Carter understood, as, finally, it singled him out from the summation of Carters.

“Randolph Carter,” IT said, “my manifestations, the Ancient Ones, have sent you as one who would reign on the opal throne of Ilek-Vad, whose fabulous towers and innumerable domes rise mightily toward a single red, lurid star that glows in that alien firmament whose vault shelters the realm of Illusion.

“But it shall be otherwise. The ultimate mystery is about to be unveiled, rather than any throne which is but the transfiguration of an earthly fancy, and the refuge of one who is not pleased by that which he deems is reality. Yet before you gaze full at that last and first of secrets, you may, as before, exercise a free choice, and return to the other side of the Border without having the final veil stripped from your eyes.”

Then the resistless surges of super-cosmic energy subsided. There was a negation of vibration that left Carter in an awful stillness and loneliness. He was in an illimitable vastness and a void. And after a moment, Carter addressed the void:

“I accept, and I will not retreat.”

Whereupon the Space Presence returned and Carter understood what it said.

“You, Randolph Carter, have gone through the nethermost gulfs

of horror, and you have plumbed the uttermost abyss of space. We will therefore enlighten you.

“You have come from a world wherein each entity has a self, an individuality, a personality; and where all is limited by three directions, up-down, forward-backward, right-left. There are those among your scholars who have vaguely hinted that there may be other directions than those which your senses acknowledge. But none has pierced the veils and seen what you have viewed.

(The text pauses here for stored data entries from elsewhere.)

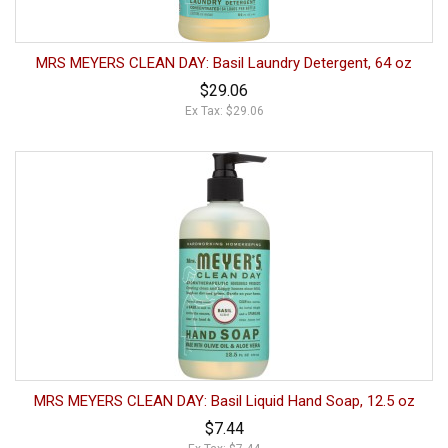
MRS MEYERS CLEAN DAY: Basil Laundry Detergent, 64 oz
$29.06
Ex Tax: $29.06
MRS MEYERS CLEAN DAY: Basil Liquid Hand Soap, 12.5 oz
$7.44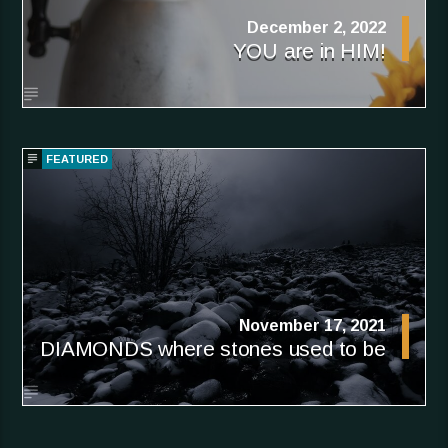
December 2, 2022
YOU are in HIM!
FEATURED
November 17, 2021
DIAMONDS where stones used to be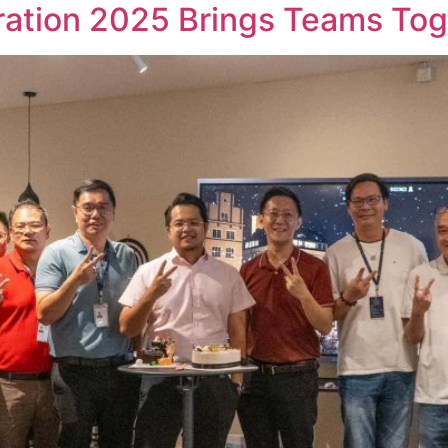
tion 2025 Brings Teams Toget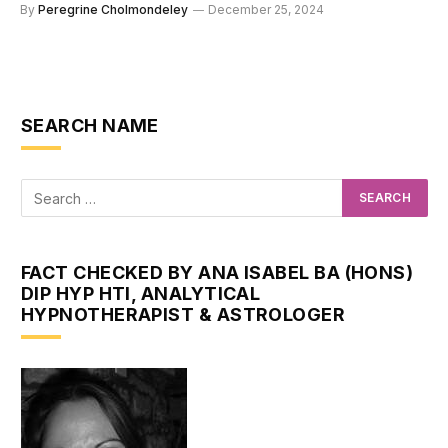
By
Peregrine Cholmondeley
December 25, 2024
SEARCH NAME
FACT CHECKED BY ANA ISABEL BA (HONS)
DIP HYP HTI, ANALYTICAL
HYPNOTHERAPIST & ASTROLOGER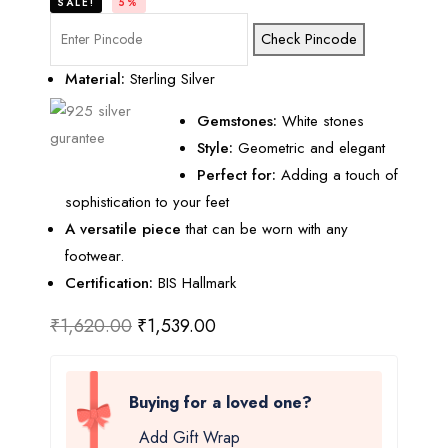
SALE!
5%
Check Pincode
Material:
Sterling Silver
Gemstones:
White stones
Style:
Geometric and elegant
Perfect for:
Adding a touch of
sophistication to your feet
A versatile piece
that can be worn with any
footwear.
Certification:
BIS Hallmark
₹
1,620.00
₹
1,539.00
Buying for a loved one?
Add Gift Wrap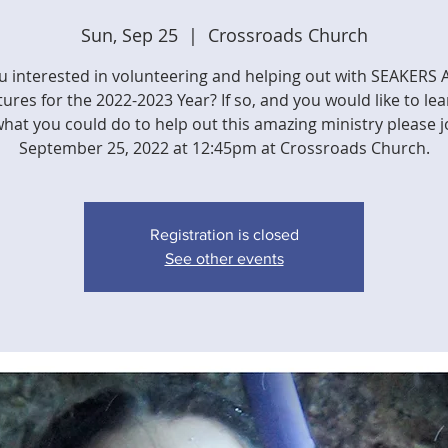
Sun, Sep 25
  |  
Crossroads Church
u interested in volunteering and helping out with SEAKERS 
ures for the 2022-2023 Year? If so, and you would like to le
hat you could do to help out this amazing ministry please j
September 25, 2022 at 12:45pm at Crossroads Church.
Registration is closed
See other events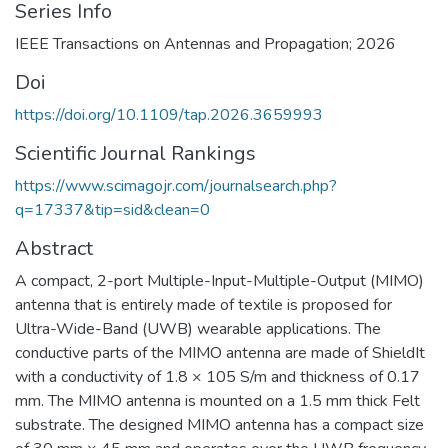
Series Info
IEEE Transactions on Antennas and Propagation; 2026
Doi
https://doi.org/10.1109/tap.2026.3659993
Scientific Journal Rankings
https://www.scimagojr.com/journalsearch.php?
q=17337&tip=sid&clean=0
Abstract
A compact, 2-port Multiple-Input-Multiple-Output (MIMO)
antenna that is entirely made of textile is proposed for
Ultra-Wide-Band (UWB) wearable applications. The
conductive parts of the MIMO antenna are made of ShieldIt
with a conductivity of 1.8 × 105 S/m and thickness of 0.17
mm. The MIMO antenna is mounted on a 1.5 mm thick Felt
substrate. The designed MIMO antenna has a compact size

“In your three-dimensional cosmos of length, breadth, and thickness you have set up gods with three-dimensional fury, and hatred, and vengeance and vanity and craving for adulation.

“Your deities have demeaned themselves by craving sacrifices, and compelling the belief of that which is repugnant to the bit of you which has retained its contact with the realm wherein you alone have penetrated. The chief worship in your three-directioned world is that of a trinity whose anthropophagous cravings are satiated by your symbolic eating of the body of a god who was also a man.

“You are a race of idolaters who have made god after your own image.